The Ancient Hebrew for the "because" isn't a standalone adverb but a prepositional prefix מֵ. Like with all conjunctions the 'because' most naturally attaches to the immediately preceding idea, but with a prefix it's more acute.
e.g. מֵעָבוֹר דַּעַת "because of a lack of knowledge"
So it's firstly a waste because of the evil - not to the exclusion of the earlier verb יָשֵׂ֣ם=he turns but before it.
Which comes to the categorical difference. We either have potable liquid to drink or not - a thirst is a 'privatio boni'. But our food can be evil. So perhaps the Pharisees have bread we shouldn't eat plus a lack of potable fluid.
Ephesians 5:18 has literal wine leading to debauchery, but not spiritual-analogous wine.
Daniel refuses both the Babylonian meat and wine in case they come from animal sacrifice or libation, but that isn't because of a danger in the spirit's consuming an inappropriate sustenance - it's about the direct offence to God.
So it's conceivable there is a distinction like the OP asked about: that spiritual hunger is satisfied by the constitution of a complex 'diet' whilst spiritual thirst is satisfied by the simple consumption of wine/water. Bread wasn't usually eaten alone (and you'd die literally as well as metaphorically if you tried it!), and in the ancient world wine is how you disinfect your water, so it's in the same category as water until someone over-drinks. Given it's diluted, man might survive by wine alone.

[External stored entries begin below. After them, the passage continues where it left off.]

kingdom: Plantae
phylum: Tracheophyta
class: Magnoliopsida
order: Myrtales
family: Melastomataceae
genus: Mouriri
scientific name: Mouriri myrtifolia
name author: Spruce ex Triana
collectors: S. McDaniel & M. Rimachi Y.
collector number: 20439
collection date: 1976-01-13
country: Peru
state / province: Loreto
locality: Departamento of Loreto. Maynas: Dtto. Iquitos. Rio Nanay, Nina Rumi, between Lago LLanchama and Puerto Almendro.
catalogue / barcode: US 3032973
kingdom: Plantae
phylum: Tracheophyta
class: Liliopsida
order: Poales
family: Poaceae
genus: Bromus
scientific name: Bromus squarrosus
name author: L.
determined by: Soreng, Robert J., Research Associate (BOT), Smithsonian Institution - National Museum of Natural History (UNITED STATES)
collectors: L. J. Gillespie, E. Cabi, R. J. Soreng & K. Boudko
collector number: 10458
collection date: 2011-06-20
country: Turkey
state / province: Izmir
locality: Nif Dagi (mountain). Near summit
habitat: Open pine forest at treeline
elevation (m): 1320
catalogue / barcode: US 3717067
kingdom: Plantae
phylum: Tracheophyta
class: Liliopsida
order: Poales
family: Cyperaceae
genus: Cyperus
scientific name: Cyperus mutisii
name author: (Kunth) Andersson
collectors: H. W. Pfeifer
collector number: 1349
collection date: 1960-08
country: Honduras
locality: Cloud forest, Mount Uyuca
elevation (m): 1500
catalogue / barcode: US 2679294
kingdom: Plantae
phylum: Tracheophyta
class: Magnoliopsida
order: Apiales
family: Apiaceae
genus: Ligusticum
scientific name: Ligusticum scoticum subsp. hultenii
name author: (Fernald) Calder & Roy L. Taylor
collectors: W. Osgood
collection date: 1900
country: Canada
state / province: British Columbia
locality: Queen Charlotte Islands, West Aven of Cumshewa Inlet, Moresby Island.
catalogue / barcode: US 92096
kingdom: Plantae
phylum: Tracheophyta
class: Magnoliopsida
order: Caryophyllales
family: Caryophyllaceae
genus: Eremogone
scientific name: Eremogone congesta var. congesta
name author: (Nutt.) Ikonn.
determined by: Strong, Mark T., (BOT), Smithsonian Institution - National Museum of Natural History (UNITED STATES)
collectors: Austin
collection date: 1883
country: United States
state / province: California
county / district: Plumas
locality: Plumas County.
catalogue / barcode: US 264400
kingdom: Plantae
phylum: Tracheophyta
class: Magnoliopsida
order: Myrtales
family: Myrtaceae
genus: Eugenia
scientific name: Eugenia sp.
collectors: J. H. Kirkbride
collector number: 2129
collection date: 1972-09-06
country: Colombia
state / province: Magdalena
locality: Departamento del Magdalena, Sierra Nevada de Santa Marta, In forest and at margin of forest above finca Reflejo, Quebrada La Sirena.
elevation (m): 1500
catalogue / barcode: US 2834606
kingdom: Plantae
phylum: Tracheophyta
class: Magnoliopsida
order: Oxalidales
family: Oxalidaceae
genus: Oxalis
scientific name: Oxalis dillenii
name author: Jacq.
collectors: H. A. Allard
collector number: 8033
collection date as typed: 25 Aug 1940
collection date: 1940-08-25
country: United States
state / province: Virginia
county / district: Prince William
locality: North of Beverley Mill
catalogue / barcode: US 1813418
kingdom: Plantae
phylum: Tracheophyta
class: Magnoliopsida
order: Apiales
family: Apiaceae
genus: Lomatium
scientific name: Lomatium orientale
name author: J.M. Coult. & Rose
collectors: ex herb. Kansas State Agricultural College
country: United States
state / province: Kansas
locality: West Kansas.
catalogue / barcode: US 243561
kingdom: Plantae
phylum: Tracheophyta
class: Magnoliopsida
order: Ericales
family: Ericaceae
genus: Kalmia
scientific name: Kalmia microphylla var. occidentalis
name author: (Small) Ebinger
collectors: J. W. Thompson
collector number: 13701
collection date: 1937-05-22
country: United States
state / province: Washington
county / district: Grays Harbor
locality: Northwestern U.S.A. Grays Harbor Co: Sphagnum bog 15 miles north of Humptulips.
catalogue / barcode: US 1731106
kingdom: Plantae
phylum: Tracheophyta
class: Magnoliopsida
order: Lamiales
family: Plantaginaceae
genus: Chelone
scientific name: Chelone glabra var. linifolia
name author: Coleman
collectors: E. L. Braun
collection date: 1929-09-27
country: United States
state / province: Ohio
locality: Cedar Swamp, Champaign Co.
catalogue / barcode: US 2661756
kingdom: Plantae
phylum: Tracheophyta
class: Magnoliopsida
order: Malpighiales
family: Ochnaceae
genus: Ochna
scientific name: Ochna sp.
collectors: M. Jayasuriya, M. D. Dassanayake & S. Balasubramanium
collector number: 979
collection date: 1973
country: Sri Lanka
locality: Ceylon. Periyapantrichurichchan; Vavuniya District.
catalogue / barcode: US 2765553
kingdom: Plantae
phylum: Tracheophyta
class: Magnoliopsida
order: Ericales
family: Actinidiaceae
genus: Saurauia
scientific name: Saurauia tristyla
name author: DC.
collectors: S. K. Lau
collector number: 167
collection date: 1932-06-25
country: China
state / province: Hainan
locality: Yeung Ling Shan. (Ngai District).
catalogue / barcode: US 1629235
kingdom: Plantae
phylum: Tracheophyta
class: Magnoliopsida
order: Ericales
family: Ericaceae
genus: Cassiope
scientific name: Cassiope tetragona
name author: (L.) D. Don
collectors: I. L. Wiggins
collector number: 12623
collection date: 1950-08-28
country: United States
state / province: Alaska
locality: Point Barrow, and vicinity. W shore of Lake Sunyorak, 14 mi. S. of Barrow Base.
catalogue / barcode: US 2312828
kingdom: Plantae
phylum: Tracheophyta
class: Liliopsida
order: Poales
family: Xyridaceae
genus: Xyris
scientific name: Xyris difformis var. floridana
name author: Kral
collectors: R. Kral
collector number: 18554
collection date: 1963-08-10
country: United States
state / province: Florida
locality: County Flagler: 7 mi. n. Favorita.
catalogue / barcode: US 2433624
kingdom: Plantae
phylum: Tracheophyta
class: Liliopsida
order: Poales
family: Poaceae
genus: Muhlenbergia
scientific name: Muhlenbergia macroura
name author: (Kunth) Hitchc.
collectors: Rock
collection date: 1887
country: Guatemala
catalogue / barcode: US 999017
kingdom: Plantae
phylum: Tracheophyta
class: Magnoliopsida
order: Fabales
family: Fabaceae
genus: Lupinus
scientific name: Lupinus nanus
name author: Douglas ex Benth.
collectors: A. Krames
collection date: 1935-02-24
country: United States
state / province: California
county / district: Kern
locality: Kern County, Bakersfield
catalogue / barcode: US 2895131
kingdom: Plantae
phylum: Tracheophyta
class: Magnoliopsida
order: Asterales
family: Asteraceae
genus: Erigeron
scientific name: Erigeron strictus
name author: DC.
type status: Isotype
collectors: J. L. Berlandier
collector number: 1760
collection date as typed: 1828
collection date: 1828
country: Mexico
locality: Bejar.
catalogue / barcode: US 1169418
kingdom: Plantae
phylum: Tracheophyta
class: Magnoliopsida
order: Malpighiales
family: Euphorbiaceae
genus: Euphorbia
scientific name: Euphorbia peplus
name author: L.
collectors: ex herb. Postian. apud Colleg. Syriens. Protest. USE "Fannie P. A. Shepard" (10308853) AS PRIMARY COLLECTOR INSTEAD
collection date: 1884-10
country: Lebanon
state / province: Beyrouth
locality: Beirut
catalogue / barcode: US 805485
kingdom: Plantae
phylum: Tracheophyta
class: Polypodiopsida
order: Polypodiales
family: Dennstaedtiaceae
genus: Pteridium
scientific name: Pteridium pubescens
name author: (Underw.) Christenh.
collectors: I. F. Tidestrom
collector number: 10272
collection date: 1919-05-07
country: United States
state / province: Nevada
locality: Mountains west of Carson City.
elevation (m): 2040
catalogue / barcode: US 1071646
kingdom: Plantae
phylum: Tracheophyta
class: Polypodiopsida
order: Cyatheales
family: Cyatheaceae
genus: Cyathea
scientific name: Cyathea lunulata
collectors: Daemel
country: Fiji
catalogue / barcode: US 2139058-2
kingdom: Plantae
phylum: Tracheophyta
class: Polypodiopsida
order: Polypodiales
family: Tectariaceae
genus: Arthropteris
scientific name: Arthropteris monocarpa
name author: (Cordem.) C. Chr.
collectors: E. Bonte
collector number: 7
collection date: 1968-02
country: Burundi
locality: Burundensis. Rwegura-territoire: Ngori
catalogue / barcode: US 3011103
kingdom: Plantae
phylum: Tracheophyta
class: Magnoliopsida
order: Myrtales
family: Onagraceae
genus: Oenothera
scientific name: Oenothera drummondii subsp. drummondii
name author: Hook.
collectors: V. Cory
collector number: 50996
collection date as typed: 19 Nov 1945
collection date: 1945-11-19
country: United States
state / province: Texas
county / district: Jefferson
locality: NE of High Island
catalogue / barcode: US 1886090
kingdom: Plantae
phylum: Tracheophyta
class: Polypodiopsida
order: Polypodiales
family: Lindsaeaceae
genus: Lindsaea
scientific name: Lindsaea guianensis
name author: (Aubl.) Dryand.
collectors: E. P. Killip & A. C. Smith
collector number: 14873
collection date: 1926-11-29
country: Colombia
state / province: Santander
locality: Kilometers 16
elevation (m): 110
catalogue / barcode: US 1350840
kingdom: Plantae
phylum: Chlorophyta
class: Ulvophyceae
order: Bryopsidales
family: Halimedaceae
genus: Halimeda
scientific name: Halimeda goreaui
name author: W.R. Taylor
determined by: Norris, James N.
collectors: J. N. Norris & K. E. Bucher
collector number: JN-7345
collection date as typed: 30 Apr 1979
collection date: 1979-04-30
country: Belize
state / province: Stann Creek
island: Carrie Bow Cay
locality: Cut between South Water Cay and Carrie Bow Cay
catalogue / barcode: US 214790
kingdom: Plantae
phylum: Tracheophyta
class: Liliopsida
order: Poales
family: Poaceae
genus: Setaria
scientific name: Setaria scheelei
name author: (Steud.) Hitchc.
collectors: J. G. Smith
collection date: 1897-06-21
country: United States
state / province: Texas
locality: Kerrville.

Or another might be that what the spirit eats is static whilst what it drinks is fluid. Like hypothesis and analysis both being needed for epistemology. Or James 3:11 draws an analogy in the other purposive direction between a spring's water and praise flowing from the righteous, perhaps versus the riddle of Samson where wisdom or the covenant comes "out of the eater".
A distinction would need to be looked for in other passages, or the history-of-ideas, but if it's conceivable and occurs obviously from the passages that have been cited, it would be remiss not to suggest further research.